From Focus on the Family’s "Family News in Focus" radio broadcast and an accompanying article for March 3, 2005:

Magellan Health Services, the largest health care provider in the United States, has dropped Dr. Warren Throckmorton from an advisory panel after five years. According to Focus on the Family, Throckmorton was dropped because he believes homosexuality is not a fixed condition.

But in the radio interview, Throckmorton refers only vaguely to unspecified "views" that Magellan allegedly found objectionable. In fact, some of Throckmorton’s controversial views have little to do with the mutability of sexual orientation.

Scroll to 6:07 for the broadcast:
Windows Media broadcast | RealAudio broadcast

In the broadcast, Focus on the Family correspondent Steve Jordahl asks Magellan spokesperson Erin Somers a leading question: "Sounds like you’re not really tolerant of someone who does" [advocate that sexual orientation can be changed]. Somers replies: "I do not believe that is an accurate statement." She describes Throckmorton’s departure as a "business decision," says Magellan respects Throckmorton’s freedom of speech, and requests that Throckmorton reciprocate the respect.

Not likely. Throckmorton has recruited George Ohlschlager of the American Association of Christian Counselors to mount a political pressure campaign against Magellan.

Lacking any hard evidence of a gay witchhunt at Magellan, nor any quotes from gay groups or individuals who might be petrified of fluidity in sexual orientation, Ohlschlager asserts out-of-the-blue that "we are constantly being challenged by a militant gay minority who hates the appearance of any idea that change is possible."
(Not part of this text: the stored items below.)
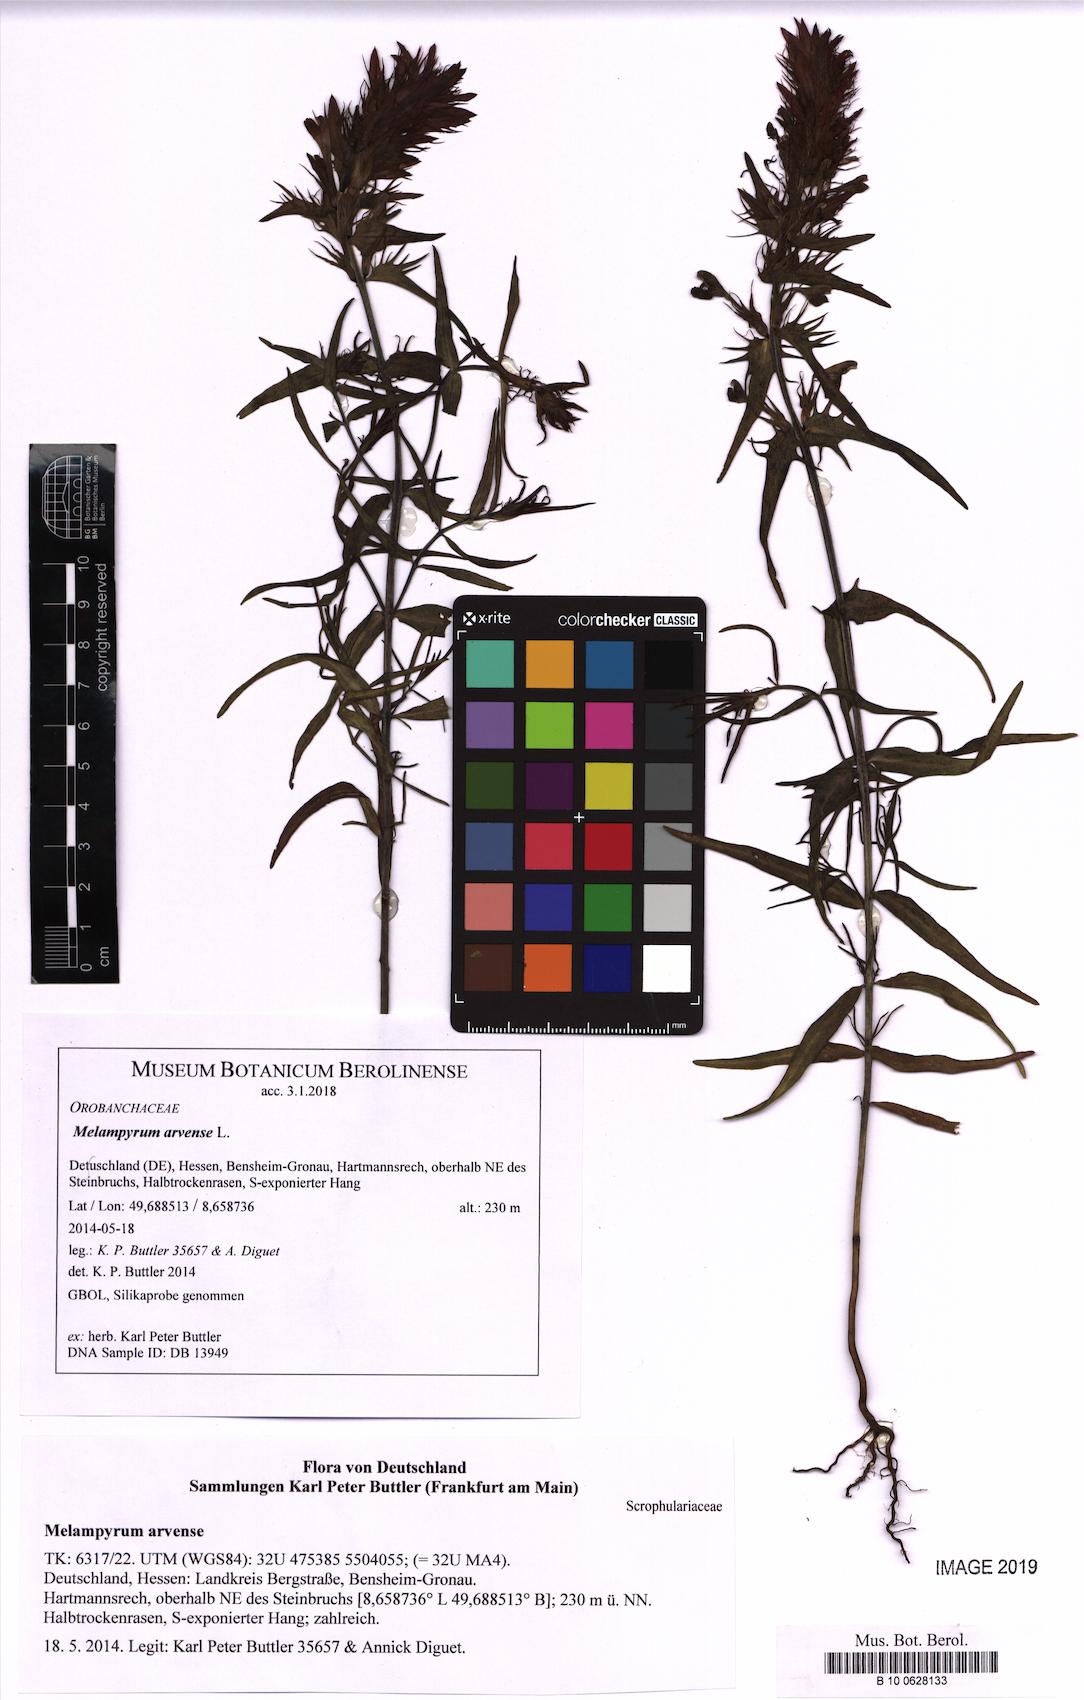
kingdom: Plantae
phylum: Tracheophyta
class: Magnoliopsida
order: Lamiales
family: Orobanchaceae
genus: Melampyrum
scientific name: Melampyrum arvense
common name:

Addendum, March 9, 2005: In the midst of this affair, Throckmorton has an opportunity to publicly address his affiliation with religious-right political campaigns that use discrimination and the threat of imprisonment to constrain and deny self-determination to people who choose not to become ex-gay.

Unfortunately, Throckmorton has chosen not to pursue the option of responsible reflection about his political activities.

Instead, Throckmorton extends his campaign of unsubstantiated assertions about others in an article on the American Family Association’s AgapePress site.

Throckmorton accuses unidentified and undocumented "homosexual activists" of pressuring Magellan and somehow denying sexual self-determination to workers who are already familiar with celibacy and capable of choosing it for themselves.

Throckmorton also implies that chief medical officer Alex Rodriguez or other Magellan leaders sympathize with him. But what Rodriguez said was (according to Throckmorton, again), "I know where you’re coming from" — not exactly an expression of support for the inclusion of religious judgmentalism in the field of corporate workplace counseling.